_Tarefa A:_ Reproduza sem nenhuma mudança as linhas da seção de dados, desde a primeira linha até a linha que contém "How many interior", incluindo as duas.

_Texto de leitura:_
━━━
IMPACTO POLÍTICO E PODER CULTURAL DE PRODUÇÕES FICCIONAIS: O CASO AINDA ESTOU AQUI
Palavras-chave:
Influência Política. Imaginário Popular. Cultura Cinematográfica. Repercussão Midiática. Indigenismo.Resumo
A relação entre cultura e política nunca se deu de forma passiva ou neutra. Ao contrário, são inúmeros os episódios históricos em que produções artísticas – em especial as cinematográficas – não apenas ecoaram transformações sociais em curso, como também atuaram como catalisadores de processos políticos, tensionaram estruturas de poder, impulsionaram debates públicos e reacenderam memórias coletivas.
Este livro digital se insere justamente nesse campo de intersecção entre o simbólico e o institucional, ao investigar o impacto político e o poder cultural das produções cinematográficas ficcionais no Brasil contemporâneo, com foco analítico no filme Ainda Estou Aqui (2024), dirigido por Walter Salles. O texto apresentado representa um capítulo (aqui desmembrado em três partes) da dissertação “EDUCAÇÃO, CINEMA INDÍGENA E DIREITO AMBIENTAL: Oficinas de Roteiro para Ampliação de Públicos e Resistência na Era da Justiça Climática”, apresentada no mestrado em Ciências da Educação da Veni Creator Christian University (EUA).
━━━
(Itens guardados de uma coleção)
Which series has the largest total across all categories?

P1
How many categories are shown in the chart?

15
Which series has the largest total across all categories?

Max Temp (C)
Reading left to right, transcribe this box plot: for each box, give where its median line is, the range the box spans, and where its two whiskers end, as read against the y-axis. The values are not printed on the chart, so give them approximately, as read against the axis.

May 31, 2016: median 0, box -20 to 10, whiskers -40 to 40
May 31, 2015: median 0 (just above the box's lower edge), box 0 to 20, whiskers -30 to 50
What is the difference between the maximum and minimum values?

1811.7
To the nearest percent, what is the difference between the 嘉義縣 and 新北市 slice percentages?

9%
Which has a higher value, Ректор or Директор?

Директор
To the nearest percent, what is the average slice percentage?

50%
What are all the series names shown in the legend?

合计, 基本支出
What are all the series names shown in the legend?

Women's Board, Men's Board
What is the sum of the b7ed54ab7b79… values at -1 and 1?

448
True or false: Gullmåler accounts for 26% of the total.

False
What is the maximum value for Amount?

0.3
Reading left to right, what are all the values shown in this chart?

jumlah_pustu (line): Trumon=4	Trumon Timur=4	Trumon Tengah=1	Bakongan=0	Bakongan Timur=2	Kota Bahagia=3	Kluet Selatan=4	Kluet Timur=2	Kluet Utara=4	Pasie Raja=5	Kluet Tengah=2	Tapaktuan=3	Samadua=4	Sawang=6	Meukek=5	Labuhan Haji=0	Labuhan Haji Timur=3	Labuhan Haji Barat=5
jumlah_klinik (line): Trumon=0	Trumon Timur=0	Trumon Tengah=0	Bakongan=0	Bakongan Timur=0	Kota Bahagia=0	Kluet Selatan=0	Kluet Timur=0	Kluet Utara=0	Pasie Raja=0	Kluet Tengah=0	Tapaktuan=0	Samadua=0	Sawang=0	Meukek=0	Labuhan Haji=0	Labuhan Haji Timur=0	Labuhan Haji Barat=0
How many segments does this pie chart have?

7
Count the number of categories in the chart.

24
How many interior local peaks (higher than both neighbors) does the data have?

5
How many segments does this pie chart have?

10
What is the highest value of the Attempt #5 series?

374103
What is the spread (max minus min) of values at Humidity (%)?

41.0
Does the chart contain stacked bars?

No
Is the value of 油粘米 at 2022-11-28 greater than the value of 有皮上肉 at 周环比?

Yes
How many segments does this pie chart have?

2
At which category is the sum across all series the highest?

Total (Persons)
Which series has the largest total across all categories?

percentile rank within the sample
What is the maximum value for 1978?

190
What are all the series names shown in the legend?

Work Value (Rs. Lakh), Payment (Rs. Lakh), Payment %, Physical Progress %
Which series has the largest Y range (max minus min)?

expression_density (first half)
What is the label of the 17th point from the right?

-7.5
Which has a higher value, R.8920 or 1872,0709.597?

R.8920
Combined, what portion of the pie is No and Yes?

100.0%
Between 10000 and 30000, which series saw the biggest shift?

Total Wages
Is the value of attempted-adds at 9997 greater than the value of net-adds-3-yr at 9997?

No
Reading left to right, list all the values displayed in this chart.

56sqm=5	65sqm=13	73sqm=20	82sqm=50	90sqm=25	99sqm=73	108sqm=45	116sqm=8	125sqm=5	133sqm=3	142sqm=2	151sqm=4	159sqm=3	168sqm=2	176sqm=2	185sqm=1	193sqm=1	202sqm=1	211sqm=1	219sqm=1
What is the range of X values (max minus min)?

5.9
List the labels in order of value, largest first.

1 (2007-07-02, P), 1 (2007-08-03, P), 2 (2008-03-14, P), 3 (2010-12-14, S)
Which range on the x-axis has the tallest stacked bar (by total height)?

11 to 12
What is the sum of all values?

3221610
━━━
_Tarefa B:_ Transcreva sem alterar nada o trecho do texto de leitura que começa com as palavras "IMPACTO POLÍTICO E PODER" e termina com "reacenderam memórias coletivas.".

_Resposta esperada A:_
Which series has the largest total across all categories?

P1
How many categories are shown in the chart?

15
Which series has the largest total across all categories?

Max Temp (C)
Reading left to right, transcribe this box plot: for each box, give where its median line is, the range the box spans, and where its two whiskers end, as read against the y-axis. The values are not printed on the chart, so give them approximately, as read against the axis.

May 31, 2016: median 0, box -20 to 10, whiskers -40 to 40
May 31, 2015: median 0 (just above the box's lower edge), box 0 to 20, whiskers -30 to 50
What is the difference between the maximum and minimum values?

1811.7
To the nearest percent, what is the difference between the 嘉義縣 and 新北市 slice percentages?

9%
Which has a higher value, Ректор or Директор?

Директор
To the nearest percent, what is the average slice percentage?

50%
What are all the series names shown in the legend?

合计, 基本支出
What are all the series names shown in the legend?

Women's Board, Men's Board
What is the sum of the b7ed54ab7b79… values at -1 and 1?

448
True or false: Gullmåler accounts for 26% of the total.

False
What is the maximum value for Amount?

0.3
Reading left to right, what are all the values shown in this chart?

jumlah_pustu (line): Trumon=4	Trumon Timur=4	Trumon Tengah=1	Bakongan=0	Bakongan Timur=2	Kota Bahagia=3	Kluet Selatan=4	Kluet Timur=2	Kluet Utara=4	Pasie Raja=5	Kluet Tengah=2	Tapaktuan=3	Samadua=4	Sawang=6	Meukek=5	Labuhan Haji=0	Labuhan Haji Timur=3	Labuhan Haji Barat=5
jumlah_klinik (line): Trumon=0	Trumon Timur=0	Trumon Tengah=0	Bakongan=0	Bakongan Timur=0	Kota Bahagia=0	Kluet Selatan=0	Kluet Timur=0	Kluet Utara=0	Pasie Raja=0	Kluet Tengah=0	Tapaktuan=0	Samadua=0	Sawang=0	Meukek=0	Labuhan Haji=0	Labuhan Haji Timur=0	Labuhan Haji Barat=0
How many segments does this pie chart have?

7
Count the number of categories in the chart.

24
How many interior local peaks (higher than both neighbors) does the data have?

_Resposta esperada B:_
IMPACTO POLÍTICO E PODER CULTURAL DE PRODUÇÕES FICCIONAIS: O CASO AINDA ESTOU AQUI
Palavras-chave:
Influência Política. Imaginário Popular. Cultura Cinematográfica. Repercussão Midiática. Indigenismo.Resumo
A relação entre cultura e política nunca se deu de forma passiva ou neutra. Ao contrário, são inúmeros os episódios históricos em que produções artísticas – em especial as cinematográficas – não apenas ecoaram transformações sociais em curso, como também atuaram como catalisadores de processos políticos, tensionaram estruturas de poder, impulsionaram debates públicos e reacenderam memórias coletivas.